### Texto fornecido
○ ○ ○

Em uma palestra para políticos e empresários, o vice-presidente Michel Temer defendeu ontem um "governo de União nacional" e disse que a carta escrita para a presidente Dilma Rousseff é um assunto "superado". Ele afirmou no evento, em Porto Alegre (RS), que a conversa mantida com Dilma na noite da quarta-feira (9) serviu para "acertar os ponteiros" e afirmou que a petista "compreendeu" as observações feitas no documento.
"Tivemos uma relação muito cordial, como convém. Ela compreendeu as eventuais observações que fiz, como ressaltou [o ex-ministro Eliseu] Padilha, de natureza pessoal. Se [a carta] fosse um instrumento político, eu faria de outra maneira."
Ele diz que usou a expressão latina Verba Volant Scprita Manent (em português, "as palavras voam, os escritos se mantêm") para reforçar a importância da carta.
"Escrevi com o propósito que tem todo bom brasileiro. Digo de mim, de todos os brasileiros, digo da presidente. Ontem (quarta-feira) nos entendemos perfeitamente em relação aos destinos do país e acordamos que faríamos declarações de que tanto no plano pessoal quanto no plano institucional nós teríamos a relação mais profícua possível. Portanto, quando isso ocorre, acho que é em nome do país."

○ ○ ○

### Requisitos das tarefas
A – Na notícia sobre a palestra de Michel Temer, em que cidade aconteceu o evento?
B – Dê continuidade à notícia sobre a palestra de Michel Temer a partir do último parágrafo apresentado.

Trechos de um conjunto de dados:
○ ○ ○

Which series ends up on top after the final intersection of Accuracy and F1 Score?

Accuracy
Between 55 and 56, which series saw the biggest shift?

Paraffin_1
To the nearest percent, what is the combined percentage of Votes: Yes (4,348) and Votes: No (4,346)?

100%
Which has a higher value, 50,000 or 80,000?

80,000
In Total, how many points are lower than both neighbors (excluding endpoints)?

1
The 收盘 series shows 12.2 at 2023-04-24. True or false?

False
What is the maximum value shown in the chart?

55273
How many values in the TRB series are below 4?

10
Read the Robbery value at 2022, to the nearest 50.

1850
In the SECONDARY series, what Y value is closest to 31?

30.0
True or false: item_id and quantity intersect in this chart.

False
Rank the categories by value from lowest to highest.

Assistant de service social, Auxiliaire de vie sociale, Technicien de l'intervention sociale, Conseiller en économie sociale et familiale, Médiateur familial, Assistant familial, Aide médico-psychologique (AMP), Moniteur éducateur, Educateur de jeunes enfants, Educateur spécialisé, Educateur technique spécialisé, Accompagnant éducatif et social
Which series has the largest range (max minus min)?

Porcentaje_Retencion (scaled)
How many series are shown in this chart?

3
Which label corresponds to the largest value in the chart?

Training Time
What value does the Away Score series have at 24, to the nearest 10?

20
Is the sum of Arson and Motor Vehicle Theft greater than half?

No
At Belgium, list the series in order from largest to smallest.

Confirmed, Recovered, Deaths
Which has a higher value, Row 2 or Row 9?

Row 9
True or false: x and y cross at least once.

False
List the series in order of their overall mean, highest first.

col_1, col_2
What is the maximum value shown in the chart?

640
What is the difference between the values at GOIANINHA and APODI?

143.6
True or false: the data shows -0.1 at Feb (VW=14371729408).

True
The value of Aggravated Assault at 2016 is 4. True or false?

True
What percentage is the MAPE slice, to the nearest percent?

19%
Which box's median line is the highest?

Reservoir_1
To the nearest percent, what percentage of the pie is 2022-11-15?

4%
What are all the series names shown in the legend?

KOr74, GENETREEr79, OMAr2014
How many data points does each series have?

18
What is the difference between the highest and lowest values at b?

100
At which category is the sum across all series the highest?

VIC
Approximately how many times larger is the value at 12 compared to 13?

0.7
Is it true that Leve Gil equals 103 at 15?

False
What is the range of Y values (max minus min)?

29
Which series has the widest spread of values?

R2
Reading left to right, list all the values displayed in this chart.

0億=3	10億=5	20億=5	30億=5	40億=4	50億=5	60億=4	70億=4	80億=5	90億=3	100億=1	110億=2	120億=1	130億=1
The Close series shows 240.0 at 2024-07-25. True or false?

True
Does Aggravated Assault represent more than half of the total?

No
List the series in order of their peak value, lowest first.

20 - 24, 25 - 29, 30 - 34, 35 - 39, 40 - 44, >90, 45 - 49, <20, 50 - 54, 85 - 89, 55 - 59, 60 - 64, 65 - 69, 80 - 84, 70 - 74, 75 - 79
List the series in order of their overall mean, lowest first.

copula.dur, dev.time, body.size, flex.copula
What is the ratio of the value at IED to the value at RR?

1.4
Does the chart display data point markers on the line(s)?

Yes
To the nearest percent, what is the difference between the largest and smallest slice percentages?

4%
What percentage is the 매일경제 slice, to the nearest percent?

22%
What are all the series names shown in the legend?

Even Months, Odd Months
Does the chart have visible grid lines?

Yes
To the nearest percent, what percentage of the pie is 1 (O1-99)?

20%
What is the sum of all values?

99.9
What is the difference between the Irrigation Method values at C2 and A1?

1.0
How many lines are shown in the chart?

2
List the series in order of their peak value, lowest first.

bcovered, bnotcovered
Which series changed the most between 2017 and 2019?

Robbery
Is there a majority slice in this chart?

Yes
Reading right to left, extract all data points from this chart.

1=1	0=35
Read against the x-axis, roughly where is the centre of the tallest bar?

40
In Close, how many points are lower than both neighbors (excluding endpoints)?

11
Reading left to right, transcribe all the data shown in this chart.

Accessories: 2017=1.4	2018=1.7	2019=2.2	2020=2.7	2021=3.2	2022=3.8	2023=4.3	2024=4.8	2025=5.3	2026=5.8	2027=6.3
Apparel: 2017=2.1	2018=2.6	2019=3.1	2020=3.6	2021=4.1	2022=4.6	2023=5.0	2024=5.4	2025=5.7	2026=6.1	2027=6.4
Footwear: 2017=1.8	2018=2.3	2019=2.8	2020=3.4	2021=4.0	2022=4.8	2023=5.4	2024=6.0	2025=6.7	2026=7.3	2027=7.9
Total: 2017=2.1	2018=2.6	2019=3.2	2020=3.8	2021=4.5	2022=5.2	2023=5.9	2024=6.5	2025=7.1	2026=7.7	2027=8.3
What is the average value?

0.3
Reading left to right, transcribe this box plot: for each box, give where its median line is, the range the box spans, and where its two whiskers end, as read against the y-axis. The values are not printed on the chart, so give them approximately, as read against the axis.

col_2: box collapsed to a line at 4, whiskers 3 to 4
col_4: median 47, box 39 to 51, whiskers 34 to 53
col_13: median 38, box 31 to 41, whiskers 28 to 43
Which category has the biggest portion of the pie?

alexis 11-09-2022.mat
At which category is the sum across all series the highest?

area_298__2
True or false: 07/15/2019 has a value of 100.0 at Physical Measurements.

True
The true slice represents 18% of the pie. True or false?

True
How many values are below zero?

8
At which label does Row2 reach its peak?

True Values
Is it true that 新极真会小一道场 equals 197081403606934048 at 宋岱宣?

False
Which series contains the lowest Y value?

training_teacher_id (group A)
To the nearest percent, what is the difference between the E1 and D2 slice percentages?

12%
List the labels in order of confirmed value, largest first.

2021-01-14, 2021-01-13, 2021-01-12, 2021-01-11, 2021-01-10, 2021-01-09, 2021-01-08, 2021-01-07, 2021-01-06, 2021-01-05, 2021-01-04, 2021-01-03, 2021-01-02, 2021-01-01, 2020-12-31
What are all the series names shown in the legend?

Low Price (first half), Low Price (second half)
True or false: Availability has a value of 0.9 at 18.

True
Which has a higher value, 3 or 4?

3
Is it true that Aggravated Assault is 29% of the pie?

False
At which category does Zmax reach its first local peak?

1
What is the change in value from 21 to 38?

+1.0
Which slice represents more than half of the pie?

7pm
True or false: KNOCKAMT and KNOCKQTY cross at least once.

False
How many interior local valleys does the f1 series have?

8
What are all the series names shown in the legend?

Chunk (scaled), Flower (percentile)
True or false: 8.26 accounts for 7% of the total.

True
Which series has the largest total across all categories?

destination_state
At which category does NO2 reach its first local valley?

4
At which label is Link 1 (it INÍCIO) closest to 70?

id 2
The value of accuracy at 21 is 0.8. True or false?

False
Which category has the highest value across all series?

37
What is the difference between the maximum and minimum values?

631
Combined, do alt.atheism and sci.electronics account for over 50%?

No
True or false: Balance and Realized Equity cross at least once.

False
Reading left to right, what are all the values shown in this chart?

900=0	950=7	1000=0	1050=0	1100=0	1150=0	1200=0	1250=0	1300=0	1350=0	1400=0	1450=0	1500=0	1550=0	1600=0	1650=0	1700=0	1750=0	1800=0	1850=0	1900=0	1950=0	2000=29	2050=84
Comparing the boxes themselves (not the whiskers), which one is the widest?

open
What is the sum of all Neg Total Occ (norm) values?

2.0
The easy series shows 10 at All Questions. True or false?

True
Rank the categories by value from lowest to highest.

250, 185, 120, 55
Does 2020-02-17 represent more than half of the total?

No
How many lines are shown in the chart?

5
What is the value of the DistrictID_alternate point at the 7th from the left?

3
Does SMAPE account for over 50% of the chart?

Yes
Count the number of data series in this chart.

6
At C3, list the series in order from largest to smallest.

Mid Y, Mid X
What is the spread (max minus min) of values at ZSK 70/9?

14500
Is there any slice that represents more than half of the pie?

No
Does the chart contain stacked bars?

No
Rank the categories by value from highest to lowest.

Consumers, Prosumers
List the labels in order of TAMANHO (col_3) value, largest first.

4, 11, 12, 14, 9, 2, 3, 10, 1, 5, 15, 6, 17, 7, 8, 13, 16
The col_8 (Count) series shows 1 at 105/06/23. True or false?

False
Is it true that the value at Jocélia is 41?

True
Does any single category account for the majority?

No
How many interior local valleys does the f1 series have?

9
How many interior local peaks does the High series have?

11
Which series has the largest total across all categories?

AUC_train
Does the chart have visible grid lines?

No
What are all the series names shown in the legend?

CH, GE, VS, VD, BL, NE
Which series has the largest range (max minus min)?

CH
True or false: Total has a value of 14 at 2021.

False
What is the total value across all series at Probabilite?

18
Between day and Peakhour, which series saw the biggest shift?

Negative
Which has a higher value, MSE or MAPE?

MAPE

○ ○ ○

### Lista de respostas
A – Em Porto Alegre (RS).

B –
Mais adiante, Temer falou da necessidade de restabelecer um clima de "otimismo" no país e a busca da "pacificação". Ele se referiu indiretamente à disputa entre governistas e oposição e pediu fim da "guerra quase fratricida".
"Precisamos reunificar o país. Eu tenho trocado ideias com a presidente [Dilma] sobre isso: se nós quisermos fazer o país prosperar nesse momento de dificuldade, nós temos que chamar todos os setores sociais, todos os partidos públicos. Nós temos que fazer quase um governo de união nacional. E eu tenho dito isso à presidente, sugerido, que assim se faça."
Temer assumiu a Presidência de maneira interina, já que Dilma Rousseff foi à Argentina para a posse do presidente Maurício Macri.